[Outline records]
┌──

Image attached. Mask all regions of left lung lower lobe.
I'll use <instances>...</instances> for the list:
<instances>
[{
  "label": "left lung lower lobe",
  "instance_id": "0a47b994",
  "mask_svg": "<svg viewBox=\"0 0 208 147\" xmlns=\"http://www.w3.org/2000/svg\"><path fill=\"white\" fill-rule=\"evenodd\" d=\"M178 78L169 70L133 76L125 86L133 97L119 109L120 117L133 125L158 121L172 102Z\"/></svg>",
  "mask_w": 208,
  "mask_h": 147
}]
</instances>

└──

#### WHAT YOU WILL DO
Print the listing above verbatim, keeping every line and character unchanged.

#### ANSWER TO THE TASK
Image attached. Mask all regions of left lung lower lobe.
I'll use <instances>...</instances> for the list:
<instances>
[{
  "label": "left lung lower lobe",
  "instance_id": "0a47b994",
  "mask_svg": "<svg viewBox=\"0 0 208 147\" xmlns=\"http://www.w3.org/2000/svg\"><path fill=\"white\" fill-rule=\"evenodd\" d=\"M178 78L169 70L133 76L125 86L133 97L119 109L120 117L133 125L158 121L172 102Z\"/></svg>",
  "mask_w": 208,
  "mask_h": 147
}]
</instances>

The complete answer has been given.